What this task involves:
Continue the interview transcript on the 5D Implementation Playbook for Educators, picking up after its final line.
**** Passage ****
Yeah, Yeah. That makes sense. We're gonna dive into that in a little bit. I'd like to come back to this book, like I said, the subtitle to this is the 5D Implementation Playbook for Educators. And those five Ds are: discover, design, deliver, double back and double up. Let's just talk quickly about each of those.

Dr. Doug Reeves:

Yes . So , one of the things that I think is really important in terms of discovering is, before we, you know, get immersed in the shiny new object, let's find out what our needs really are. And so I think discovery has to do with really a granular look, you know, not just at our district level, but at the classroom level of what do we need? For example, you know, if we know, for example, thanks to John Hattie, that the greatest impact on student achievement is a classroom teacher, then let's get really granular about what classroom teacher techniques are. If it's feedback, if it's effective collaboration with colleagues , let's identify exactly what those are so that we discover what our needs are. If it's checking for understanding, if it's instructional planning, then focus on those things. So the first thing you do is, not just say what's available and what's new and shiny, but rather what the greatest needs are.

Susan Lambert:

Yeah. What does our educational organization really need? What are our challenges and how do we dig into that? One of the things in this discover section, as you really talk about getting your backbone team put together, deciding what your challenges are, really being able to explain it. But the other thing that I thought was interesting is that you all agree on what better looks like, like getting to that same definition. How important is that?
**** Extracted records ****
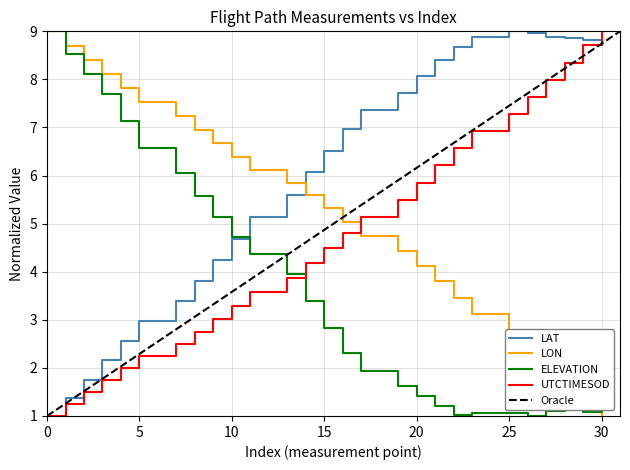

Reading left to right, list all the values displayed in this chart.

LAT: 1.0	1.4	1.8	2.2	2.6	3.0	3.0	3.4	3.8	4.2	4.7	5.1	5.1	5.6	6.1	6.5	7.0	7.4	7.4	7.7	8.1	8.4	8.7	8.9	8.9	9.0	9.0	8.9	8.9	8.8	8.8
LON: 9.0	8.7	8.4	8.1	7.8	7.5	7.5	7.2	6.9	6.7	6.4	6.1	6.1	5.9	5.6	5.3	5.0	4.7	4.7	4.4	4.1	3.8	3.5	3.1	3.1	2.7	2.4	2.0	1.6	1.3	1.0
ELEVATION: 9.0	8.5	8.1	7.7	7.1	6.6	6.6	6.1	5.6	5.1	4.7	4.4	4.4	4.0	3.4	2.8	2.3	1.9	1.9	1.6	1.4	1.2	1.0	1.1	1.1	1.1	1.0	1.1	1.1	1.1	1.1
UTCTIMESOD: 1.0	1.2	1.5	1.7	2.0	2.2	2.2	2.5	2.8	3.0	3.3	3.6	3.6	3.9	4.2	4.5	4.8	5.1	5.1	5.5	5.8	6.2	6.6	6.9	6.9	7.3	7.6	8.0	8.3	8.7	9.0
****
Exercise answer:
Dr. Doug Reeves:

Well, you know, it's interesting that we always ask teachers to define what success criteria happened to be, and props by the way, to Doug Fisher and Nancy Frey for articulating, you know, what success criteria looks like in the classroom. We have to do the same thing as educators and as leaders. You know, what does better look like and have clearly articulated goals. One of the studies that I did in looking at more than 2000 school plans was to say, Hey, you know, everybody set smart goals. We've been doing that for decades. So I dissected S M A R T and it turned out that the first two, specific and measurable, were dramatically more important than any other element of SMART goals or anything else. So we gotta know what's specifically and what's measurably involved in success.

Susan Lambert:

Yeah, that makes sense to me because that gets at the very discreet level then of what we're trying to accomplish. And so people can then envision what it looks like when you can get to that " S" you know, that smart and measurable aspect of it. The other thing that I thought was really great in this first part of discovering, I think it's in this chapter, I actually can't remember, but you actually, in this book, advocate for a new position at the systems level or at the district level at least called a n implementation specialist or an implementation scientist or something like that. Talk a little bit about that.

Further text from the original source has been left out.